How banks are turning uncertainty into an opportunity for digital transformation


A study has found 88% of banks and lenders are capitalising on the prevailing uncertainty to rebuild customer trust via digital transformation.

The research, carried out in spring 2023 by Smart Communications and Salesforce, entailed surveying 430 senior executives within the global banking and lending sector, to discover insights on the strategic plans regarding digital technology investment and customer engagement.

Interestingly, there was a split in responses. Roughly 37% of participants wanted to restrict technology expenditure due to the unpredictable future, whilst 63% are keen to continue investing in new digital technologies, foreseeing potential opportunities.

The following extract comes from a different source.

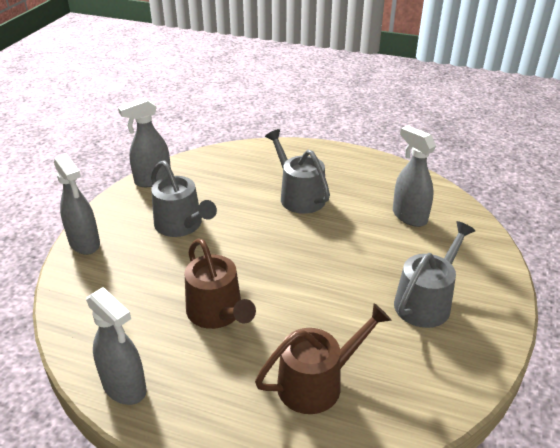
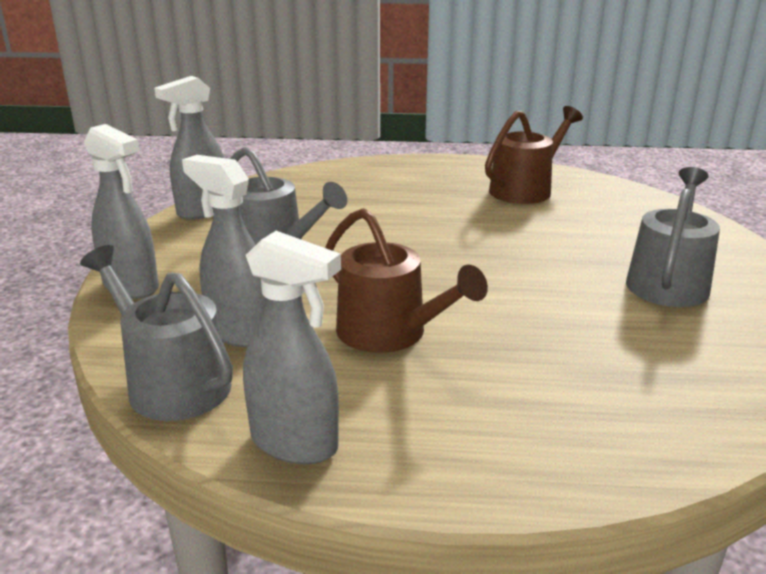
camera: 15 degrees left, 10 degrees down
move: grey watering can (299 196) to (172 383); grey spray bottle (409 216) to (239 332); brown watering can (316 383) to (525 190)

Karen Oakland, VP of Financial Services Marketing at Smart Communications stated, “Despite rising interest rates and market volatility, the majority of banks and lenders are recognising the importance of investing in digital solutions that deliver hyper-personalised customer experiences and build trust”. Oakland further stressed that banks and lenders are also focusing on automation investments to quicken turnaround times, minimise errors, and lessen the pressure on customer-facing personnel.

According to the survey, banks and lenders are turning to digital tools and automation to win back customer trust and counter skill shortages. The majority of respondents, approximately 90%, believe that the capability to quickly scale automated processes when customer queries increase – without incurring added fixed costs – will be crucial for their success in the upcoming three years.

Head of Banking at Salesforce, Anna Bratton emphasised, “The future of customer service in the banking and lending sector lies in hyper-personalisation which can only be achieved at scale through digital transformation”. The research also discovered that consumers now expect banks and lenders to provide AI-guided dialogues for better decision-making. Moreover, 77% of respondents are considering investing in automating digital forms that adapt to customer’s responses, enhancing the conversational experience.

The report also revealed a slow, yet ongoing transition towards cloud technology among banks and lenders, with 65% recognising a potential investment gap for developing systems architecture based on cloud, microservices and APIs. Progress is sluggish, with only 4% of surveyed institutions reporting that they host over 50% of their applications in the cloud, though 27% intend to make the switch within the next two years.

The report concluded with a severe caution, 92% of respondents agreed that a pause in digital and customer experience investments during a crisis could result in failure during the subsequent recovery. This underscores the urgency for banks and lenders to invest in digital transformation and customer experience initiatives.